What the Services Advertise
Each service advertises its URLs from the tenant binding:
- Issuer. The
/.well-known/openid-credential-issuer/{tenant}document advertises the tenant-boundcredential_issuer, credential endpoint, nonce endpoint, deferred endpoint, and notification endpoint. The credential-offer endpoint producescredential_offer_uriandstatus_urirooted at the same binding. - Verifier. The authorization request carries
request_uri_baserooted at the tenant's OID4VP base,direct_postresponses carryresponse_uriat the tenant's response endpoint, andstatus_uriis rooted at the tenant's OID4VP backend base. - AS. The
issuer,jwks_uri,authorization_endpoint,token_endpoint,userinfo_endpoint,end_session_endpoint, and federation callback URLs all come from the tenant binding.
REST Surface
Domains and public endpoints are managed under the Platform Admin API. See the reference for request and response schemas.
# Domains
GET /tenants/{tenantId}/domains
POST /tenants/{tenantId}/domains
DELETE /tenants/{tenantId}/domains/{domain}
POST /tenants/{tenantId}/domains/{domain}/verify
# Public endpoints
GET /tenants/{tenantId}/public-endpoints
PUT /tenants/{tenantId}/public-endpoints/{serviceType}
DELETE /tenants/{tenantId}/public-endpoints/{serviceType}
The {tenantId} in the path is the operation target; the acting tenant comes from the JWT. A JWT bound to tenant A asking to mutate tenant B is rejected by the cross-tenant authorization check.
upsertTenantPublicEndpoint is a PUT against {serviceType} because at most one binding per (tenant, serviceType) is allowed.

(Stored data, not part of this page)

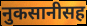
नुकसानीसह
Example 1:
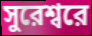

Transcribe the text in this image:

সুরেশ্বরে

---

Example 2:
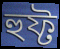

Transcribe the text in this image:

হুফ্ট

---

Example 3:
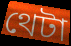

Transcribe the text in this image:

থেটা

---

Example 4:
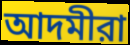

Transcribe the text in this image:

আদমীরা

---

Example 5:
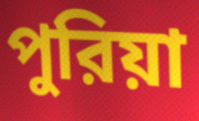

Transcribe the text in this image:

পুরিয়া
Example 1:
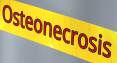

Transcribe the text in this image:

Osteonecrosis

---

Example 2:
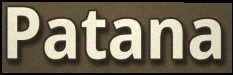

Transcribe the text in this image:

Patana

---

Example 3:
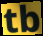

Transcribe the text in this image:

tb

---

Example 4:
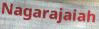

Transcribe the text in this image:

Nagarajaiah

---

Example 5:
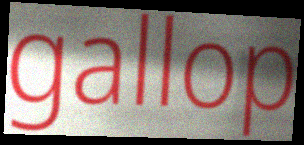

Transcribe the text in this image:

gallop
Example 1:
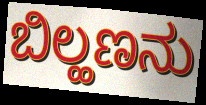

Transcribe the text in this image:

ಬಿಲ್ಹಣನು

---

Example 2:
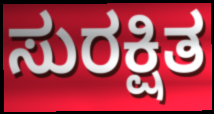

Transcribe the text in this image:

ಸುರಕ್ಷಿತ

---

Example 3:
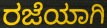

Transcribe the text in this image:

ರಜೆಯಾಗಿ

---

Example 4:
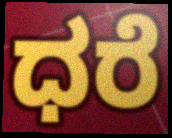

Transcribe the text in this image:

ಧರೆ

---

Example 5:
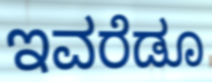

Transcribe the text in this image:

ಇವರೆಡೂ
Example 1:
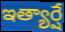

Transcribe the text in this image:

ఇత్యార్షే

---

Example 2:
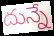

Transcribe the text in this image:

దున్నే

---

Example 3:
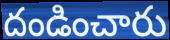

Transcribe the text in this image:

దండించారు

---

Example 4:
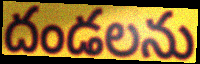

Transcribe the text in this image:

దండలను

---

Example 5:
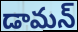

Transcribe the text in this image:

డామన్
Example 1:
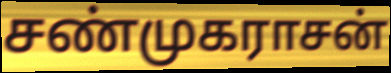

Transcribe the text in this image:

சண்முகராசன்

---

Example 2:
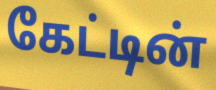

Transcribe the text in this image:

கேட்டின்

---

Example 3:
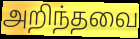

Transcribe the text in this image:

அறிந்தவை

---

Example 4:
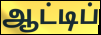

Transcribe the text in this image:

ஆட்டிப்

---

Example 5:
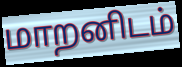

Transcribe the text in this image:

மாறனிடம்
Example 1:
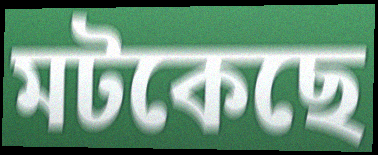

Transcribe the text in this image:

মটকেছে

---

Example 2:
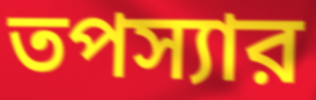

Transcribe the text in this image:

তপস্যার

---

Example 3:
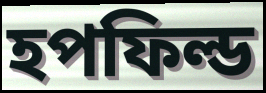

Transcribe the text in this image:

হপফিল্ড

Asking to PUT against OID4VCI_ISSUER with a body that names OID4VP_VERIFIER is rejected with a 400.
Hardening
The public-endpoint surface is security-relevant: a wrong update could redirect a tenant's wallet flows to an attacker-controlled host. The guarantees:
- Cross-tenant mutation is rejected. A JWT bound to tenant A cannot mutate tenant B's bindings, even with B's tenant id.
- Unverified domains are rejected. A binding's host must reference a verified custom domain for the same tenant.
- Default-host collisions are rejected. A binding cannot point at the deployment's default host in a way that would shadow another tenant's primary.
- Duplicates are rejected. At most one enabled binding per
(tenant, serviceType). - Route/body mismatches are rejected. The service type in the path must match the body.